Das mach­te es nicht bes­ser. Who the fuck is Staachel?

„Ick fet­ti maga Staa­chel!“, rief Ange­li­na. Ihre Ver­zweif­lung wuchs. Mei­ne auch. Fet­ti maga Staachel?

Ich rief mei­ne Frau an und sag­te: „Mar­mel! Fet­ti maga Staachel!“

„Geht’s dir gut?“, frag­te mei­ne Frau. Dann hol­te ich Ange­li­na ans Han­dy. Sie sprach mit mei­ner Frau Por­tu­gie­sisch, sehr auf­ge­regt. Dann war wie­der mei­ne Frau am Han­dy und sag­te: „Also, Ange­li­na will Mar­me­la­de ein­ko­chen. Mar­mel! Aus den Sta­chel­bee­ren. Staa­chel! Und bis heu­te Abend alles fer­tig machen. Fet­ti maga!“

Wie immer, wenn man eine Über­set­zung hört, klingt plötz­lich alles ganz logisch, dach­te ich. Auch die lin­gu­is­ti­sche Deu­tung ist nahe­lie­gend: Ange­li­na lässt bei Wör­tern, die ihr zu lang erschei­nen, ein­fach einen Teil weg. So ent­steht das Ange­li­na-Deutsch. Mitt­ler­wei­le bin ich ein wiss­be­gie­ri­ger Schü­ler, trotz­dem sto­ße ich oft an Grenzen.

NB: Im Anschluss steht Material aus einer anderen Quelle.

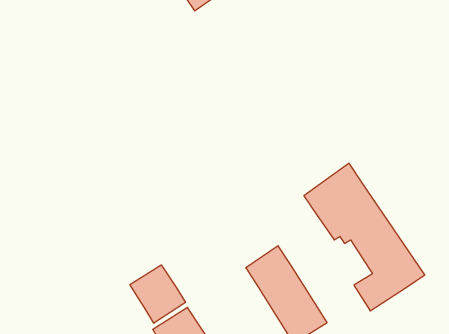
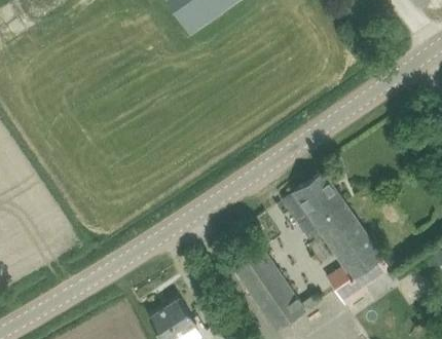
building: [130,265,185,323] -> none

„Schnitt!“, sag­te Ange­li­na ges­tern. „Kau­fen Schnitt!“ Ich rief wie­der mei­ne Frau an. „Du sollst Schnitt­lauch kau­fen“, über­setz­te sie. Ich brach­te dann auch Äpfel mit, weil Ange­li­na neben „Schnitt!“ auch „Apfel!“ sag­te. Als ich mit dem Ein­kauf zurück­kam, schau­te Ange­li­na ent­täuscht. Denn jeder Trot­tel weiß: „Apfel“ bedeu­tet nichts ande­res als „Apfel­si­ne“.